An exact copy of each line below is needed, with no images in it.

Exercise material section start

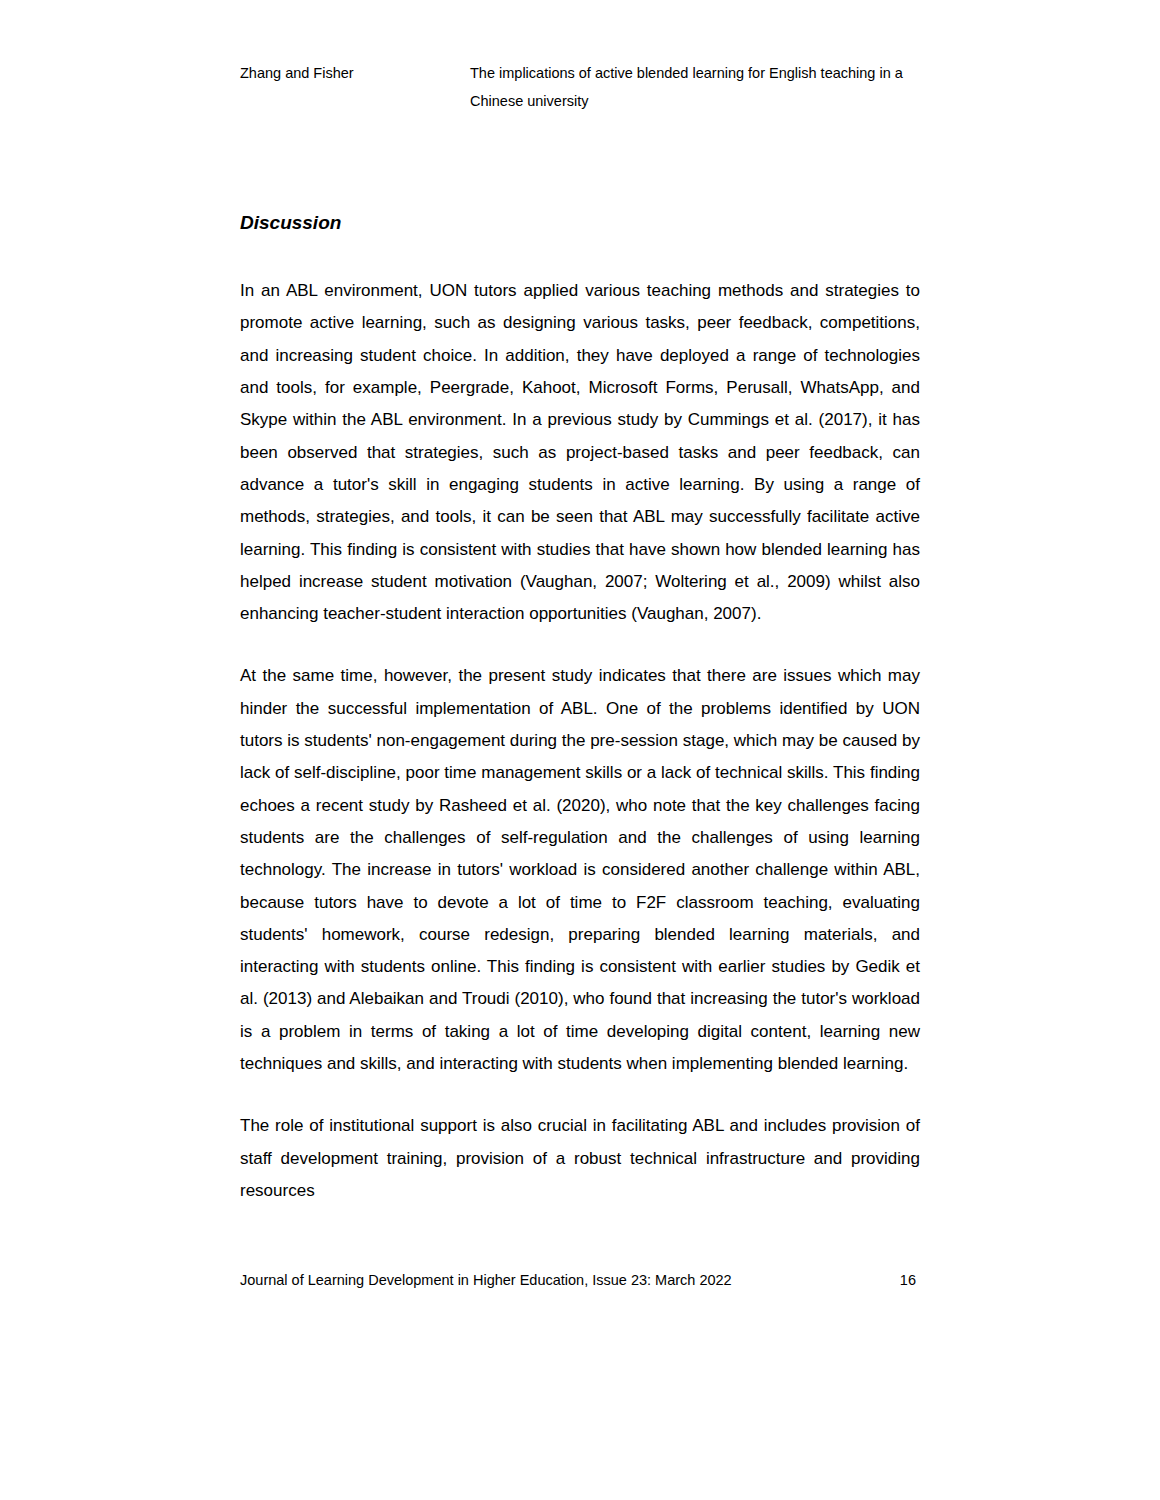Zhang and Fisher
The implications of active blended learning for English teaching in a Chinese university
Discussion
In an ABL environment, UON tutors applied various teaching methods and strategies to promote active learning, such as designing various tasks, peer feedback, competitions, and increasing student choice. In addition, they have deployed a range of technologies and tools, for example, Peergrade, Kahoot, Microsoft Forms, Perusall, WhatsApp, and Skype within the ABL environment. In a previous study by Cummings et al. (2017), it has been observed that strategies, such as project-based tasks and peer feedback, can advance a tutor's skill in engaging students in active learning. By using a range of methods, strategies, and tools, it can be seen that ABL may successfully facilitate active learning. This finding is consistent with studies that have shown how blended learning has helped increase student motivation (Vaughan, 2007; Woltering et al., 2009) whilst also enhancing teacher-student interaction opportunities (Vaughan, 2007).
At the same time, however, the present study indicates that there are issues which may hinder the successful implementation of ABL. One of the problems identified by UON tutors is students' non-engagement during the pre-session stage, which may be caused by lack of self-discipline, poor time management skills or a lack of technical skills. This finding echoes a recent study by Rasheed et al. (2020), who note that the key challenges facing students are the challenges of self-regulation and the challenges of using learning technology. The increase in tutors' workload is considered another challenge within ABL, because tutors have to devote a lot of time to F2F classroom teaching, evaluating students' homework, course redesign, preparing blended learning materials, and interacting with students online. This finding is consistent with earlier studies by Gedik et al. (2013) and Alebaikan and Troudi (2010), who found that increasing the tutor's workload is a problem in terms of taking a lot of time developing digital content, learning new techniques and skills, and interacting with students when implementing blended learning.
The role of institutional support is also crucial in facilitating ABL and includes provision of staff development training, provision of a robust technical infrastructure and providing resources
Journal of Learning Development in Higher Education, Issue 23: March 2022
16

Exercise material section end

Response to the task:
Zhang and Fisher
The implications of active blended learning for English teaching in a Chinese university
Discussion
In an ABL environment, UON tutors applied various teaching methods and strategies to promote active learning, such as designing various tasks, peer feedback, competitions, and increasing student choice. In addition, they have deployed a range of technologies and tools, for example, Peergrade, Kahoot, Microsoft Forms, Perusall, WhatsApp, and Skype within the ABL environment. In a previous study by Cummings et al. (2017), it has been observed that strategies, such as project-based tasks and peer feedback, can advance a tutor's skill in engaging students in active learning. By using a range of methods, strategies, and tools, it can be seen that ABL may successfully facilitate active learning. This finding is consistent with studies that have shown how blended learning has helped increase student motivation (Vaughan, 2007; Woltering et al., 2009) whilst also enhancing teacher-student interaction opportunities (Vaughan, 2007).
At the same time, however, the present study indicates that there are issues which may hinder the successful implementation of ABL. One of the problems identified by UON tutors is students' non-engagement during the pre-session stage, which may be caused by lack of self-discipline, poor time management skills or a lack of technical skills. This finding echoes a recent study by Rasheed et al. (2020), who note that the key challenges facing students are the challenges of self-regulation and the challenges of using learning technology. The increase in tutors' workload is considered another challenge within ABL, because tutors have to devote a lot of time to F2F classroom teaching, evaluating students' homework, course redesign, preparing blended learning materials, and interacting with students online. This finding is consistent with earlier studies by Gedik et al. (2013) and Alebaikan and Troudi (2010), who found that increasing the tutor's workload is a problem in terms of taking a lot of time developing digital content, learning new techniques and skills, and interacting with students when implementing blended learning.
The role of institutional support is also crucial in facilitating ABL and includes provision of staff development training, provision of a robust technical infrastructure and providing resources
Journal of Learning Development in Higher Education, Issue 23: March 2022
16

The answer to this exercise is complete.